The team confirmed that efforts to stop the leak had
been successful, though 3 percent of the natural gas
stored in the facility had been lost by that time. The
data also showed that the Aliso Canyon event released
enough methane to make this the largest leak in history
in terms of climate impact, Conley and his colleagues
report this week in Science. Only one previous
event, at Moss Bluff, Texas in 2004, released more
natural gas, but most of that burned off in a huge
fireball.
The leak also released some 2.5 tons of benzene, a
carcinogen, into the atmosphere, they found. That sounds
like a lot, but cars and other sources emit about a
thousand times more every year, Ryerson says.
Individuals who were in the way of the plume may have
been exposed to more worrying amounts of the substance,
but for now there’s no way to know.
Southern California Gas Company has stated that it will
mitigate the greenhouse gas emissions caused by the
leak.
Francesca Hopkins, an Earth systems scientist at
NASA’s Jet Propulsion Laboratory, has some ideas about
how they can do that.
While at UC Irvine, she led a study that mapped out
methane emissions across the LA Basin using a white Ford
Transit van equipped with a snorkel and a host of
scientific equipment. As they
report in the Journal of Geophysical Research:
Atmospheres, her team found methane leaking from
compressed natural gas fueling stations, gas-fired power
plants, landfills—even ones that had been closed for 50
years—and, of course, cows.
Plugging up those “fugitive leaks” could be part of the
gas company's mitigation efforts, Hopkins says. And
targeting methane leaks could bring a far bigger bang
for the buck than carbon dioxide emissions, she says.

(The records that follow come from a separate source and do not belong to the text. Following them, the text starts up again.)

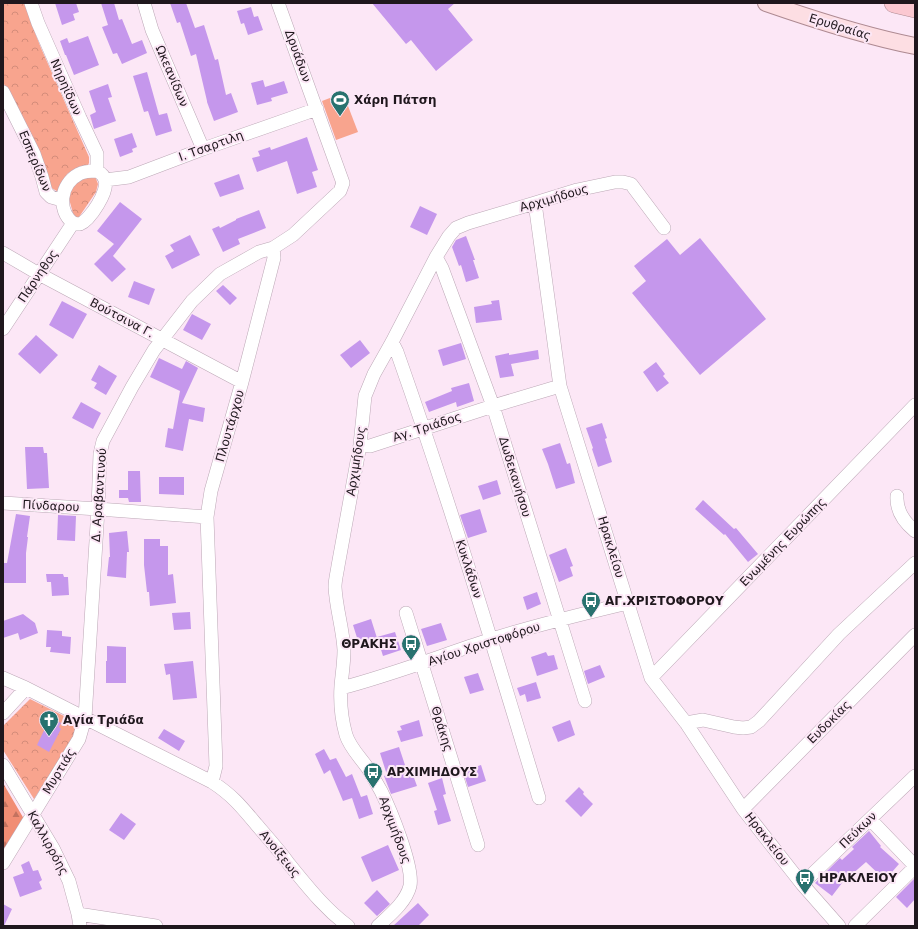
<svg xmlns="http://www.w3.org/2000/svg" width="918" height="929" font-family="'DejaVu Sans',sans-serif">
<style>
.grass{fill:#f8a48e}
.forest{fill:url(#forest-firs)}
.park{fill:url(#park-crowns)}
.building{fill:#c597ec}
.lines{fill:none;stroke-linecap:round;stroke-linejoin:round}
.minor-casing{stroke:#bca8b6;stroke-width:14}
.major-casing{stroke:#ae8a92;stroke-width:18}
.highway-casing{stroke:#ae8a92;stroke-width:20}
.minor{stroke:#fff;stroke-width:13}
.major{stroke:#fddee3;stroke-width:16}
.highway{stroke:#fbc8d1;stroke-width:19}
.labels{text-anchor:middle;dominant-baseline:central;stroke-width:4;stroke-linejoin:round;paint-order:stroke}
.street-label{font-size:12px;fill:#1f171d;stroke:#fce7f6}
.poi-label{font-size:12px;font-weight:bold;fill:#1f171d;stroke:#fce7f6;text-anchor:start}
</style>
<defs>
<pattern id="forest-firs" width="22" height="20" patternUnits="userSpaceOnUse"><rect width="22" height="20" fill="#f18d74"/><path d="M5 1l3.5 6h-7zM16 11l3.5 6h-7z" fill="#c3725f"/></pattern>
<pattern id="park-crowns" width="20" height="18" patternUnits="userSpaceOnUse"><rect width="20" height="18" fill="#f8a48e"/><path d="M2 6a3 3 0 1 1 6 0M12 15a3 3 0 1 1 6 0" fill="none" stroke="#d48c7a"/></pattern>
</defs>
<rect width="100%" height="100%" fill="#fce7f6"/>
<path class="grass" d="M343,93L358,132L336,140L322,101Z"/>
<path class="forest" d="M3,783L24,819L3,852Z"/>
<path class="park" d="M3,3H26L30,20L41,48L89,157V163L87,167L80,169L76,168L67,174L60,193L50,187L43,163L3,82Z
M95,176L98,184L96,192L79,217H74L68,195L73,185L85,177Z
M30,699L78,723L73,738L34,799L3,750V726Z"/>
<path class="building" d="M55,3H76L79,12L73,14L75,20L62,25Z
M101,3H114L119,20L122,19L132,44L142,40L147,53L122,64L117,53L113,54L102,27L108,25Z
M170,3H186L195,28L204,25L215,60L218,59L226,95L231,93L238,112L214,121L207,102V101L196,54L191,56L180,22L177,23Z
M372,3H455L448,9L473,40L436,71L411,40L406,44Z
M251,7L254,17L258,16L263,30L248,35L244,23L241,24L237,11Z
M88,36L99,65L74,75L66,55H65L60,41L67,38L69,43Z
M147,72L159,115L167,113L172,131L156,136L148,111L144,112L133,76Z
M263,80L265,87L284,81L288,93L271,98L272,101L257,105L251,83Z
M108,84L112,97L108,98L116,121L94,129L90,115L96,112L89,91Z
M132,133L137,147L132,149L133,152L120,157L114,139Z
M307,137L318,170L312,172L317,187L297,194L287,161L257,172L252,158L260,156L258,151L270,147L271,150Z
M239,174L244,189L220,197L214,183Z
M120,202L142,219L113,256L126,269L112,282L94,264L114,244L97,231Z
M420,206L437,214L427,235L410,227Z
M259,210L266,228L238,239L240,244L223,252L212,229L219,226L220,228L236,220V219Z
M190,235L200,255L172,269L165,256L174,251L170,245Z
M466,236L475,260H473L479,278L466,282L461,265L459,266L452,247L456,240Z
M700,238L766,319L700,375L632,293L646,281L634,266L667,239L680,255Z
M134,281L155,289L149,305L128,297Z
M223,285L237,298L230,305L216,291Z
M499,300L502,320L476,323L474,307L492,304L491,301Z
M62,301L87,314L73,339L49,325Z
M192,314L211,324L202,340L183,330Z
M36,335L58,355L40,374L18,354Z
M360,340L370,353L351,368L340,355Z
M461,343L466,359L443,366L438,350Z
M538,350L539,359L511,364L514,376L500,378L495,356L509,353V355Z
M159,358L182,369L186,361L198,368L182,403L205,408L203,422L189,419L183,451L165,447L168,428L173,429L180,391L150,377Z
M656,362L665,374L663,376L669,383L657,392L643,372Z
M99,365L117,376L106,395L94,388L97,383L91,380Z
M469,383L474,401L457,407L456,402L429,412L425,402L452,391L451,388Z
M81,402L101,413L93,429L72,418Z
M602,423L607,438L605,439L612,462L598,467L592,449L593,448L586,428Z
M560,443L567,464L570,463L575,483L556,489L548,464L542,449Z
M25,447H43L44,453H47L49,488L27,489Z
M128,471H140L141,502H129L128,498H119V490H128Z
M159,477H184V495L159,494Z
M497,480L501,494L483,500L478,486Z
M703,500L734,529L736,528L758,554L748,562L725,534L724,535L695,509Z
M480,509L487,532L468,538L460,515Z
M16,514L30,516L27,537H28L26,553V583H3V563H7Z
M58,515L76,516L75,541L57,540Z
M127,531L129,552H127L126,578L107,576L109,557H110L109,533Z
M144,539H160V546H168V575L173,574L176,603L150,606L149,592H147L144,565Z
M566,548L573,566L570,567L573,576L559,582L549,555Z
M46,574H63L64,577H68L69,595L52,596L51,582H47Z
M537,592L541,604L527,610L523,597Z
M190,612L191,629L174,630L172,613Z
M23,614L35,623L38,633L20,640L18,633L3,638V621Z
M371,619L377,638L359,644L353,625Z
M441,623L447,640L427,646L421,629Z
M47,630L62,631V636L71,637L70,654L50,652L51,647H46Z
M395,632L401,650L383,656L377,637Z
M107,646L126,647V683H106V661H107Z
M546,652L548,656L554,655L558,669L537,676L531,657Z
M193,661L197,698L173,700L170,674L166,675L164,664Z
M600,665L605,677L588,684L584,671Z
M478,673L484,690L470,694L464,677Z
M536,682L541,698L527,702L525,694L520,696L517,688Z
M53,719L61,723L59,727L61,729L49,752L37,745L48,722L51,724Z
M419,720L423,736L401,742L397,731L402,730L400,726Z
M570,720L575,735L558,742L552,727Z
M164,729L185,741L179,751L158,738Z
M399,747L406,768L410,767L417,786L391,794L384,776L387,775L380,753Z
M324,749L330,760L336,758L346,777L352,774L361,797L367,795L373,814L359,819L352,798L343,801L330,770L324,774L315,754Z
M481,765L486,781L468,787L463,771Z
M442,778L446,794L443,795L451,821L438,825L434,811L437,810L428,783Z
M579,787L584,792L583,794L593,804L581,817L565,801Z
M121,813L136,824L124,840L109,830Z
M869,831L881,846L880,847L899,864L885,880L866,862L842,883L832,896L815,883L840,858L842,860L854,849L852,847Z
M388,845L399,870L372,882L361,857Z
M29,861L33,871L38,870L42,880L39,882L42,889L20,897L13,877L24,873L21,865Z
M915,878V899L907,908L896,897Z
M377,890L390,904L377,916L364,903Z
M418,903L429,915L418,926H393Z
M3,904L12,909L4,926H3Z"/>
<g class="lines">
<defs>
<path id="minor" d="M31,3L38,23L80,118L97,154V171
M144,3L152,30L203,149
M3,92L34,154L42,177L46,192L51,197L62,200
M97,171C101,173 104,176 105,180C109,191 90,220 80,224C77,224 76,224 73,223C57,210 60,184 79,174C84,171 91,171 97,171Z
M105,180L129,177L203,149L317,109
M535,203L560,386L651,678L686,723L743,809L802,884L839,926
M3,253L39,274L242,382
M436,257L442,268L493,406L585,701
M3,329L73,223
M392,342L397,352C449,499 494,649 539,798
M360,445L370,446L493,406L560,386
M897,496C896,511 904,522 915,531
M3,503L98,509L207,517
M406,613L478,845
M3,678L26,688L85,718L212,782C232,795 241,806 256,824C267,837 279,850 289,864C308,887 324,908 348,926
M651,678L915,405
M341,688C391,675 440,656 489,640C535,625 582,614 628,603
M3,713L26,688
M686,723L703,720L734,727L743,728L751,727L759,721L839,634L915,563
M3,765L53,848L69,881L78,914L80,926
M212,782L216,766L207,517L211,491L242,382L274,258L273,248
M743,809L915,635
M870,819L915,866
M3,863L79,739L85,718L98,509L100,454L103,441L132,387L154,350L192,301L220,274L259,252L273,248L293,235L340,191L343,183L278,3
M802,884L915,776
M78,914L156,926
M378,926C390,915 406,902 410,886C414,867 390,809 381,791C377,784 373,777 369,770C361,758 350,748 346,735C342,721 340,701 341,686C342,674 344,663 344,650C343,629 336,608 335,587C335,580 337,573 338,566L360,445L365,396L374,374L392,342L436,257L449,236L456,228L468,223L535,203L577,190L615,182H623L631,184L664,228
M855,926L915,867"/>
<path id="major" d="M766,3C815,20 864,36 915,46"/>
<path id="highway" d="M894,3L915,8"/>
</defs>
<use href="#minor" class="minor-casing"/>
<use href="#major" class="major-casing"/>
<use href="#highway" class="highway-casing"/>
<use href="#minor" class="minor"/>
<use href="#major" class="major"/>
<use href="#highway" class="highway"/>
</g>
<defs>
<symbol id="stadium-pin" viewBox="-11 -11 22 30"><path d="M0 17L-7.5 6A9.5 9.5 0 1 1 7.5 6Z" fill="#28726f" stroke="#fce7f6"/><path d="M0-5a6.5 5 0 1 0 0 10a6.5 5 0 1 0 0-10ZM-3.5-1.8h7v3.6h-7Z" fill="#fff"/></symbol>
<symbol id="bus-pin" viewBox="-11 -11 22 30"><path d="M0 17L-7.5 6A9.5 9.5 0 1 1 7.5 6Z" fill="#28726f" stroke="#fce7f6"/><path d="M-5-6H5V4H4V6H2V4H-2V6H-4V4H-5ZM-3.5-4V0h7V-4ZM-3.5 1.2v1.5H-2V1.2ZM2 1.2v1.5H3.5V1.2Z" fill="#fff"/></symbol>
<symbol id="church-pin" viewBox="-11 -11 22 30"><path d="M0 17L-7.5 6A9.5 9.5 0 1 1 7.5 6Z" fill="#28726f" stroke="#fce7f6"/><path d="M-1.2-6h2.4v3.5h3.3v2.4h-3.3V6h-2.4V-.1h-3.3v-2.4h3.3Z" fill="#fff"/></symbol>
</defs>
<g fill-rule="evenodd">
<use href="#stadium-pin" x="329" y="89" width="22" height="30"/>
<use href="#bus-pin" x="580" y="590" width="22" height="30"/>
<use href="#bus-pin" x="400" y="633" width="22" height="30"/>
<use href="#church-pin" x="38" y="709" width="22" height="30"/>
<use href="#bus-pin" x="362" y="761" width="22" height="30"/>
<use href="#bus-pin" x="794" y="867" width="22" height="30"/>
</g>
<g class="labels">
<g class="street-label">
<text transform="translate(840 27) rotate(17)">Ερυθραίας</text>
<text transform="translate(298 56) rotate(70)">Δρυάδων</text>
<text transform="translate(172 76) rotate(67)">Ωκεανίδων</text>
<text transform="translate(66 87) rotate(66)">Νηρηϊδων</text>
<text transform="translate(211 146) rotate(-20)">Ι. Τσαρτιλη</text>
<text transform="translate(35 161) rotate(67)">Εσπερίδων</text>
<text transform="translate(554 198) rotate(-16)">Αρχιμήδους</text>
<text transform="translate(38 276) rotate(-56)">Πάρνηθος</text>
<text transform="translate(122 318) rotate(28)">Βούτσινα Γ.</text>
<text transform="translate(230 426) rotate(-74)">Πλουτάρχου</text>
<text transform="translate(427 427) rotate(-18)">Αγ. Τριάδος</text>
<text transform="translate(356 461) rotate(-81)">Αρχιμήδους</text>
<text transform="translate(515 477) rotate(73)">Δωδεκανήσου</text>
<text transform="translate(99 495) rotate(-86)">Δ. Αραβαντινού</text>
<text transform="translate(51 506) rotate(3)">Πίνδαρου</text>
<text transform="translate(783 542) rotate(-46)">Ενωμένης Ευρώπης</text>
<text transform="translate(611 547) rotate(73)">Ηρακλείου</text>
<text transform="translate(469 569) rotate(72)">Κυκλάδων</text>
<text transform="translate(484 644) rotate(-18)">Αγίου Χριστοφόρου</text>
<text transform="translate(829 722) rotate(-45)">Ευδοκίας</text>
<text transform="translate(442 729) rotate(73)">Θράκης</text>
<text transform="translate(59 771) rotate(-59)">Μυρτιάς</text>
<text transform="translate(395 830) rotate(70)">Αρχιμήδους</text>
<text transform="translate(858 830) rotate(-44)">Πεύκων</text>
<text transform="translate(767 839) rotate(52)">Ηρακλείου</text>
<text transform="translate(48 843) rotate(61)">Καλλιρρόης</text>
<text transform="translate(280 854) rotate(51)">Ανοίξεως</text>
</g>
<g class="poi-label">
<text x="354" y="100">Χάρη Πάτση</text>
<text x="605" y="601">ΑΓ.ΧΡΙΣΤΟΦΟΡΟΥ</text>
<text x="397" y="644" text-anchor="end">ΘΡΑΚΗΣ</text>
<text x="63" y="720">Αγία Τριάδα</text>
<text x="387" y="772">ΑΡΧΙΜΗΔΟΥΣ</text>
<text x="819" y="878">ΗΡΑΚΛΕΙΟΥ</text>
</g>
</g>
<rect width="918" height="929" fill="none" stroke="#1f171d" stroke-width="8"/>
</svg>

While methane has a shorter lifespan in the atmosphere,
it is also a far more potent greenhouse gas and one that
has an economic value, since lost methane is essentially
wasted fuel. Luckily, methane is also a lot easier to
get rid of because it can be burned.
Conley notes that this one leak’s overall contribution
to climate change is just a drop in the bucket. That’s
because there’s already so much carbon dioxide, methane
and other greenhouse gases being released around the
globe. For his team, the real issue is how to prevent
such massive leaks from happening more often and
becoming a bigger climate threat.
“Nobody really knows yet what caused Aliso to happen,”
Ryerson says. If it had happened in a spot more distant
from where people live, it might not have been noticed
for a lot longer. Even then, the team was only able to
measure the magnitude of the event because Conley was
already under contract to the state.
Scientists were also available to map the plumes from
two previous oil and gas disasters—the
Deepwater Horizon oil spill in the Gulf of Mexico in
2010 and a
natural gas leak in the North Sea in 2013—and
provide key information for stopping the events. But
Ryerson and Conley both note that the three situations
were largely due to luck.
“There is no standing capability for a quick-response
airborne chemical measurement” of a disaster, Ryerson
says. They argue that some sort of “grab-and-go package”
should be developed to get scientists to a site within
hours rather than weeks or months.
“We’ve been lucky three times in a row,” Ryerson says.
“We should do something to be ready for the fourth.”